I used xCELL to obtain cell type enrichments from my bulk RNA-seq samples but now I do not know how to handle this information for a differential expression analysis. I have been investigating and one option is using CellCODE but then I do not use the information extracted from xCELL. Any other suggestion?
I would take the standard deviation of each xCELL signature score (across samples) and plot a clustered heatmap of the 20-100 signatures with the highest standard deviation. Those signatures with low standard deviation represent cell types that don't vary between your samples and thus are not of interest to you. Those with the highest standard deviation vary dramatically across your samples and are of interest.
We did this with ssGSEA enrichment scores of C2 signatures (not xCELL) but it should work similarly for xCELL scores. We used this approach on a metastatic cancer patient whose samples we obtained from different parts of the body (RNA-Seq) and it correctly showed which samples came from which tissue and which samples were enriched in tumor vs. normal cells.
Thanks Samuel, but once I have the most variable cell types across my samples, how do I get to the gene level and find DE genes?
You mention to plot a clustered heatmap with the top most variable signatures (=20-100 genes?) and then what? How do I know a gene is consistently DE within my groups?
Maybe I misunderstood your question. I thought you were look for signature scores (cell type scores) in order to determine the cell type composition of your RNA-Seq samples. What is the scientific question you are trying to address by doing a differential expression analysis of individual genes? Are you trying to see which individual genes are driving the differences in your cell type composition scores?
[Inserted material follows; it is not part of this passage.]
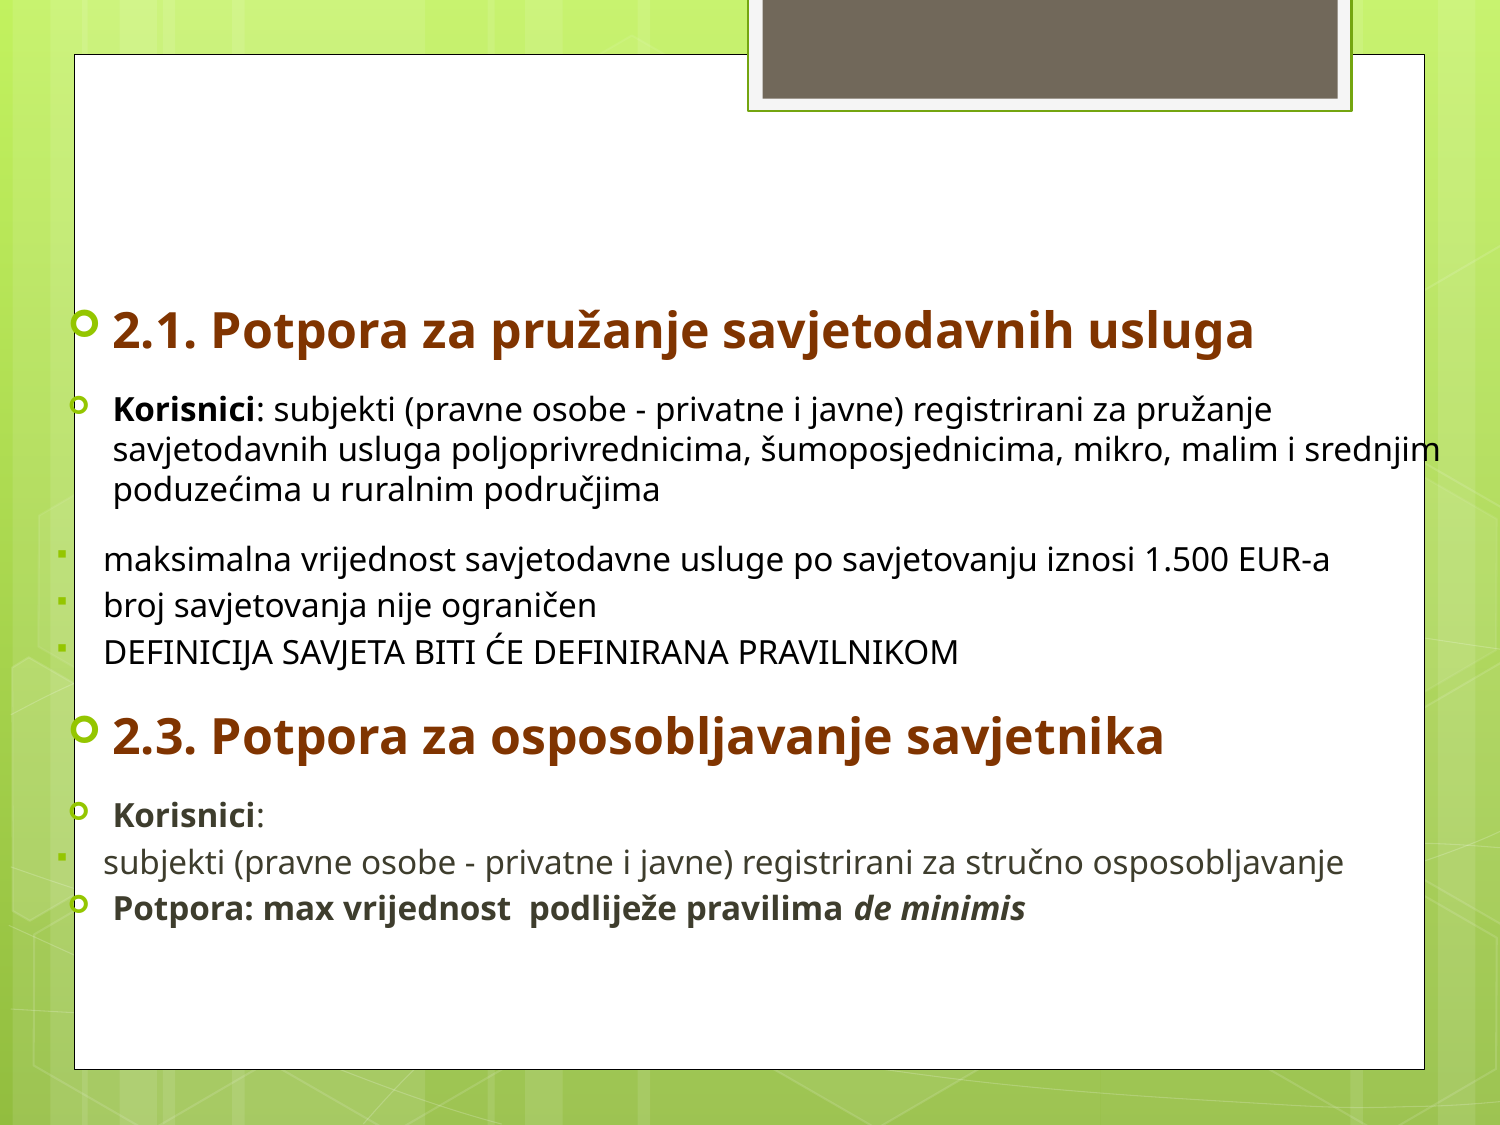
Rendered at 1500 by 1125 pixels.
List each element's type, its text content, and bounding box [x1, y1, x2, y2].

list 2.1. Potpora za pružanje savjetodavnih usluga Korisnici: subjekti (pravne osobe - privatne i javne) registrirani za pružanje savjetodavnih usluga poljoprivrednicima, šumoposjednicima, mikro, malim i srednjim poduzećima u ruralnim područjima maksimalna vrijednost savjetodavne usluge po savjetovanju iznosi 1.500 EUR-a broj savjetovanja nije ograničen DEFINICIJA SAVJETA BITI ĆE DEFINIRANA PRAVILNIKOM 2.3. Potpora za osposobljavanje savjetnika Korisnici: subjekti (pravne osobe - privatne i javne) registrirani za stručno osposobljavanje Potpora: max vrijednost podliježe pravilima de minimis [41, 290, 1500, 1125]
I don't think one can adjust RNA-Seq data for cell type composition. For example, if you have tumor RNA-Seq data and you would like to subtract out the normal cell types, this is not reliably possible, as far as I know.
Maybe I misunderstood your question. I thought you were look for signature scores (cell type scores) in order to determine the cell type composition of your RNA-Seq samples. What is the scientific question you are trying to address by doing a differential expression analysis of individual genes? Are you trying to see which individual genes are driving the differences in your cell type composition scores?
No, I would like to adjust for different cell type composition (enrichments) in my DE analysis. I have 3 groups to compare: controls, case1, case2.
I don't think one can adjust RNA-Seq data for cell type composition. For example, if you have tumor RNA-Seq data and you would like to subtract out the normal cell types, this is not reliably possible, as far as I know.